# Experiment on identifiability of SuSiE

This notebook is meant to address to a concern from a referee.

It says the following:

> Suppose
we have another predictor $x_5$, which is both correlated with $(x_1,
x_2)$ and $(x_3, x_4)$. Say $\mathrm{cor}(x_1, x_5) = 0.9$,
$\mathrm{cor}(x_2, x_5) = 0.7$, and $\mathrm{cor}(x_5, x_3)
= \mathrm{cor}(x_5, x_4) = 0.8$. Does the current method assign $x_5$
to the $(x_1, x_2)$ group or the $(x_3, x_4)$ group?

First we simulate an $X$ matrix of 500 samples and 5 variables with properties as outlined above,

In [1]:
h = 1
l = 0.5
cormat = rbind(c(1.0, h,   l,   l,   0.9),
               c(h,   1.0, l,   l,   0.7),
               c(l,   l,   1.0, h,   0.8),
               c(l,   l,   h,   1.0, 0.8),
               c(0.9, 0.7, 0.8, 0.8, 1.0))

where we additionally assume high correlation between $x_1$ and $x_2$, and $x_3$ and $x_4$. We further assume that $(x_1, x_2)$ and $(x_3, x_4)$ are correlated with correlation 0.5.

In [2]:
covmat = Matrix::nearPD(cormat)$mat

In [3]:
covmat

5 x 5 Matrix of class "dpoMatrix"
          [,1]      [,2]      [,3]      [,4]      [,5]
[1,] 1.0415955 0.9727553 0.5071754 0.5071754 0.8723721
[2,] 0.9727553 1.0178450 0.4953001 0.4953001 0.7180960
[3,] 0.5071754 0.4953001 1.0012378 1.0012378 0.7952340
[4,] 0.5071754 0.4953001 1.0012378 1.0012378 0.7952340
[5,] 0.8723721 0.7180960 0.7952340 0.7952340 1.0183505

We now simulate $X$ and access the empirical correlation of columns of $X$,

In [4]:
n = 500
set.seed(1)
X = MASS::mvrnorm(n=n, rep(0,nrow(covmat)), covmat)

In [5]:
cor(X)

0,1,2,3,4
1.0,0.9476961,0.473013,0.4730053,0.8339206
0.9476961,1.0,0.4448778,0.4448681,0.6857495
0.473013,0.4448778,1.0,1.0,0.7892324
0.4730053,0.4448681,1.0,1.0,0.7892302
0.8339206,0.6857495,0.7892324,0.7892302,1.0


It roughly agrees with our simulation settings.

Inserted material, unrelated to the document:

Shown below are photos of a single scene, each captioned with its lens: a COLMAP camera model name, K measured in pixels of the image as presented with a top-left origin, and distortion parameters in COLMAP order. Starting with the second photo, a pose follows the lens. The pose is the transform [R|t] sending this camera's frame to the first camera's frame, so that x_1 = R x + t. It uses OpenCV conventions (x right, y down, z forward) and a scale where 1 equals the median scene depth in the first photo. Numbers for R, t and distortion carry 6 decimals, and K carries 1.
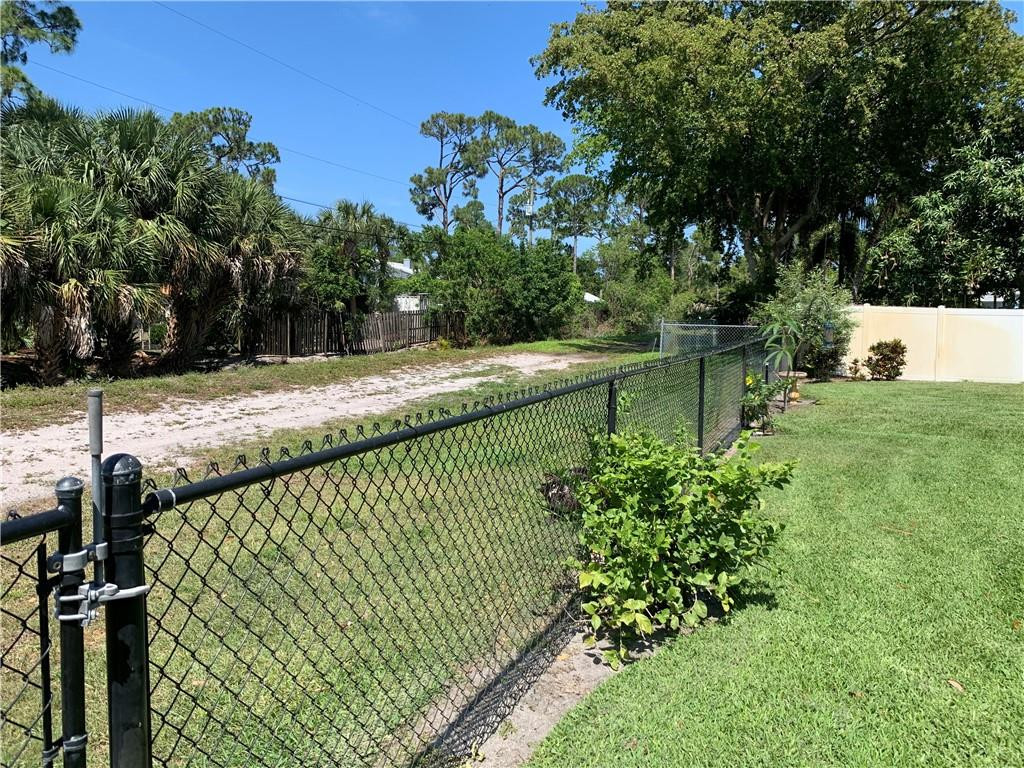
lens RADIAL K [[798.3, 0, 512.0], [0, 798.3, 384.0], [0, 0, 1]] dist [-0.001992, -0.002963]
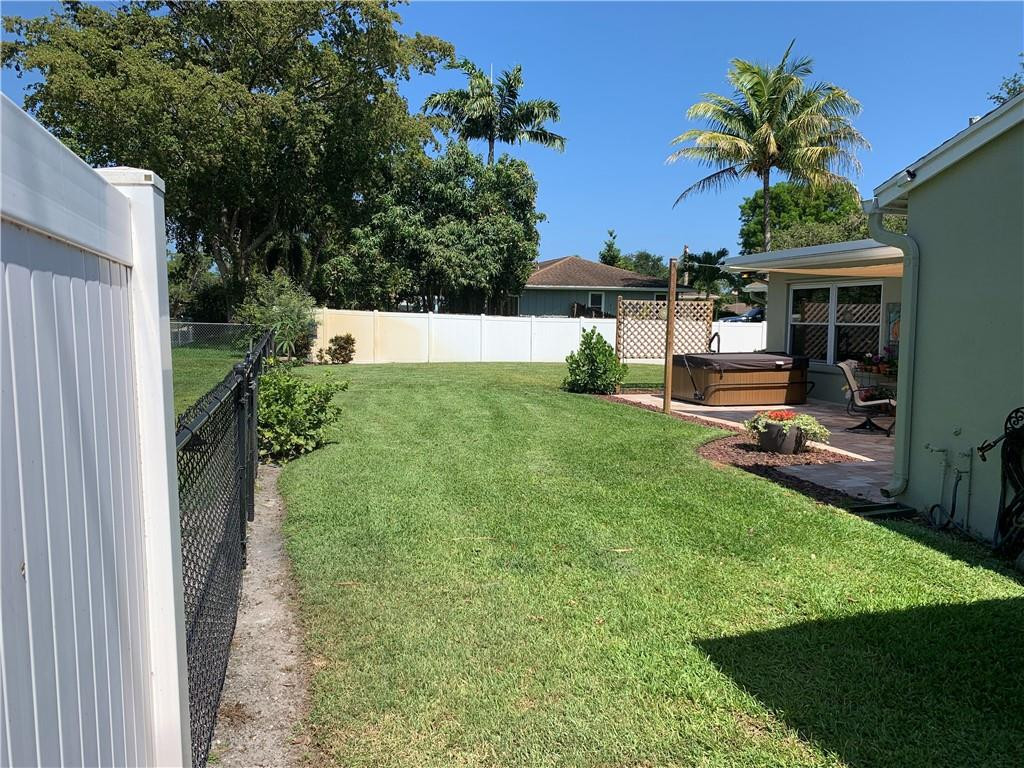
lens RADIAL K [[793.2, 0, 512.0], [0, 793.2, 384.0], [0, 0, 1]] dist [0.095699, -0.004194]
pose [[0.780784, -0.047183, 0.623017, -0.146100], [0.045078, 0.998800, 0.019150, 0.015443], [-0.623173, 0.013132, 0.781974, -0.233045]]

Now let's expand `X` matrix to having 1000 variables,

In [6]:
p = 1000
X = cbind(X, matrix(rnorm(n * (p - ncol(X))), nrow=n, ncol=(p - ncol(X))))

## Experiment 1

First we assume $x_2$, $x_3$ and $x_5$ are effect variables we simulate response `y`,

In [7]:
b = rep(0,p)
b[c(2,3,5)] = 1
y = X %*% b + rnorm(n)

And we analyze with SuSiE,

In [8]:
res <- susieR::susie(X,y,L=10,max_iter=1000)

In [9]:
res$sets

Unnamed: 0_level_0,min.abs.corr,mean.abs.corr,median.abs.corr
Unnamed: 0_level_1,<dbl>,<dbl>,<dbl>
L1,1,1,1
L2,1,1,1


In [10]:
res$pip[c(1,2,3,4,5)]

In this analysis 3 95% credible sets are identified. The first two CS contain effect variables $x_2$ and $x_5$ respectively and no other variables, even though $x_1$ is highly correlated with $x_2$ (correlation 0.948) its posterior inclusion probability is nearly zero (1E-13). The last CS contains two variables $x_3$ and $x_4$ each with 0.5 posterior inclusion probability because they are perfectly correlated.

## Experiment 2

Here we assume $x_2$ and $x_3$ are effect variable, but not $x_5$,

In [10]:
b = rep(0,p)
b[c(2,3)] = 1
y = X %*% b + rnorm(n)

And we analyze with SuSiE,

In [11]:
res <- susieR::susie(X,y,L=10,max_iter=1000)
res$sets

Unnamed: 0_level_0,min.abs.corr,mean.abs.corr,median.abs.corr
Unnamed: 0_level_1,<dbl>,<dbl>,<dbl>
L2,1,1,1
L1,1,1,1


In [12]:
res$pip[c(1,2,3,4,5)]

As expected, $x_5$ was dropped out with posterior inclusion probability zero.